SUPPLIED DATA:
++++++++++++++++++++
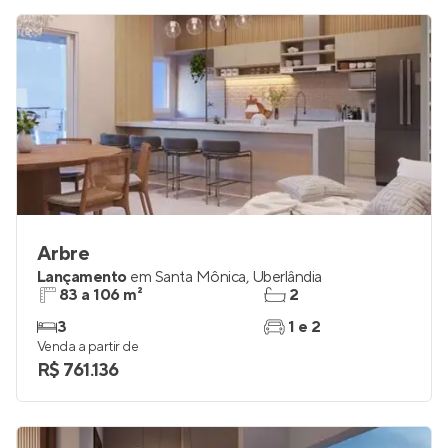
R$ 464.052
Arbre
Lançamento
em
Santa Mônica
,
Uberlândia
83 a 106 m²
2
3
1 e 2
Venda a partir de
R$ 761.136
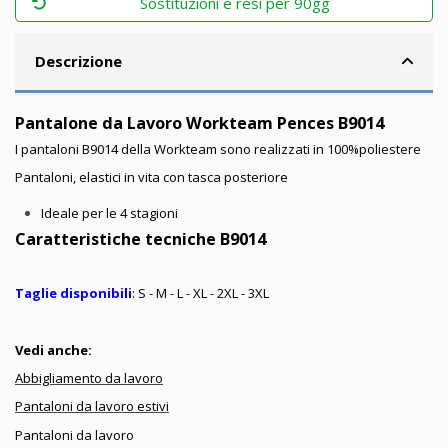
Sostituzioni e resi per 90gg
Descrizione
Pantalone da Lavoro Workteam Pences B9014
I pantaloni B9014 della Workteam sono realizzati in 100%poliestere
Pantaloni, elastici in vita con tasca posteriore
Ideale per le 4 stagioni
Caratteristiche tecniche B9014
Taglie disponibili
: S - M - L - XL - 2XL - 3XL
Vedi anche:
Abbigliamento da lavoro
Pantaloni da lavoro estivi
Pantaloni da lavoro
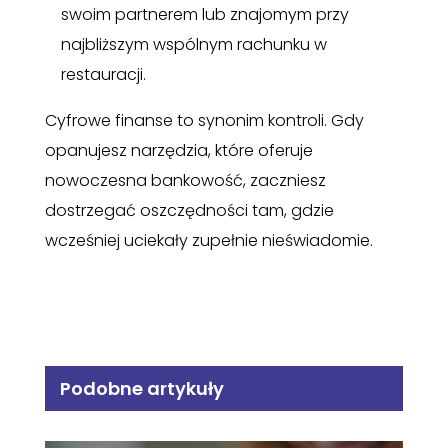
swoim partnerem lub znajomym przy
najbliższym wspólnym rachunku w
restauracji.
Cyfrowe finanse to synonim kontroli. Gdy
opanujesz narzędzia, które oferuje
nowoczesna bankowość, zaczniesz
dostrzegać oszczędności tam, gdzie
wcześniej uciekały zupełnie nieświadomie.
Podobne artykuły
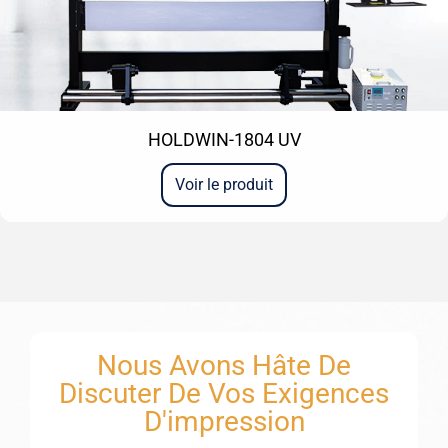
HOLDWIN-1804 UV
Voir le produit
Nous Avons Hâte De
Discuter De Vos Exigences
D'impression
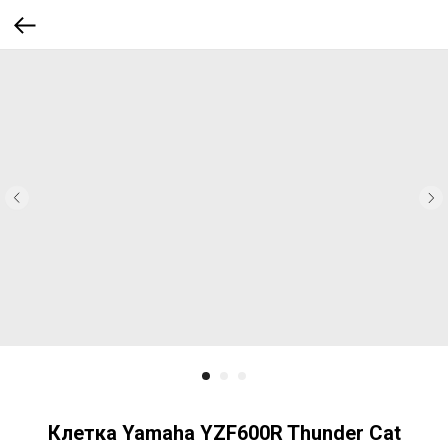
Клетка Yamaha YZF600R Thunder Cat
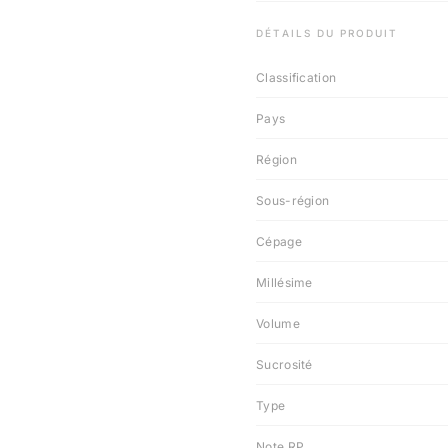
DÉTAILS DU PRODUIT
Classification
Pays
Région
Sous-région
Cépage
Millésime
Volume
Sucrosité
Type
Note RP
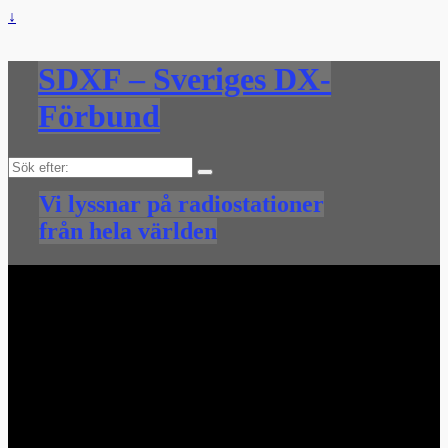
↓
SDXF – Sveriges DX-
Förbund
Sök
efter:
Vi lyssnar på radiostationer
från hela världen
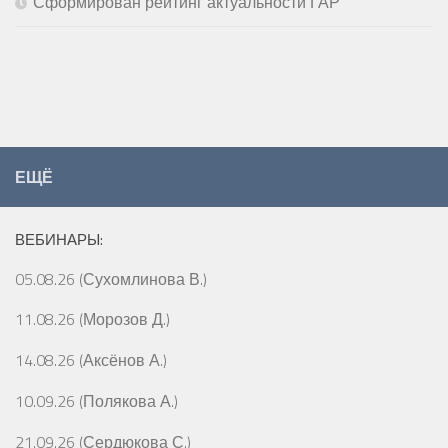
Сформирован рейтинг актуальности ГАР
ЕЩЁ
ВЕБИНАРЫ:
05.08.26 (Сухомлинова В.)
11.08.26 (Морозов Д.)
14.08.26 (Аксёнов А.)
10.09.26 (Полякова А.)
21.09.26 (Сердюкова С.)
++++++++++++++++++++
WHAT THE TASK REQUIRES: Every line of the listing that holds "Workteam" is to be counted; give only the resulting number.

YOUR SOLUTION: 2